Aber geht nicht gibt's nicht, so meine Devise.

Also habe ich mir einen gebrauchten AGR-Kühler besorgt, zerlegt, vermessen und gründlich nachgedacht. Herausgekommen ist dabei die folgende Lösung: Das zerbröselte Sinterlager entfernen und durch ein Gleitlager aus Lagerbronze ersetzen, und zwar im eingebauten Zustand!

Den praktischen Probelauf habe ich bei meinem Caddy erfolgreich durchgeführt: Das Teil ist eingebaut und verrichtet zuverlässig seine Aufgabe. Kein Zischen, kein Gestank mehr.
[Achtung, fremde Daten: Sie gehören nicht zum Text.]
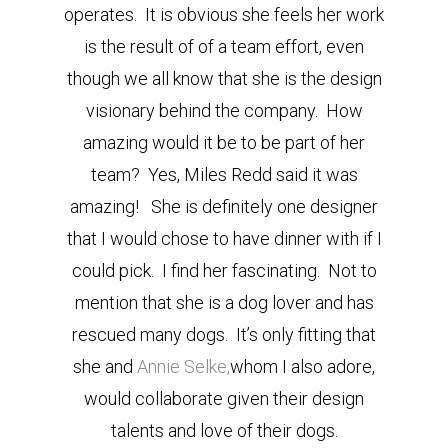
operates. It is obvious she feels her work
is the result of of a team effort, even
though we all know that she is the design
visionary behind the company. How
amazing would it be to be part of her
team? Yes, Miles Redd said it was
amazing! She is definitely one designer
that I would chose to have dinner with if I
could pick. I find her fascinating. Not to
mention that she is a dog lover and has
rescued many dogs. It’s only fitting that
she and
Annie Selke,
whom I also adore,
would collaborate given their design
talents and love of their dogs.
Ca. 1,5 - 2 Stunden Einbauzeit (zu zweit geht's bestimmt noch schneller).

Guckst Du Hier:

reparatur

Der Prototyp hat mich zwar erst mal einige Euros und einige Stunden Tüfteln gekostet, aber das war's wert. Wenn man mehr Teile fertigen lässt, dann wird's mit zunehmender Stückzahl günstiger.

 

Für einen Unkostenbeitrag von 95 Euro + 5 Euro versicherter Versand würde ich bei Interesse einen Reparatur-Kit zusammenstellen, der alle relevanten Teile enthält, die benötigt werden. Das wären:

- Eine Lagerbuchse (aus Lagerbronze CuSn12 gefertigt)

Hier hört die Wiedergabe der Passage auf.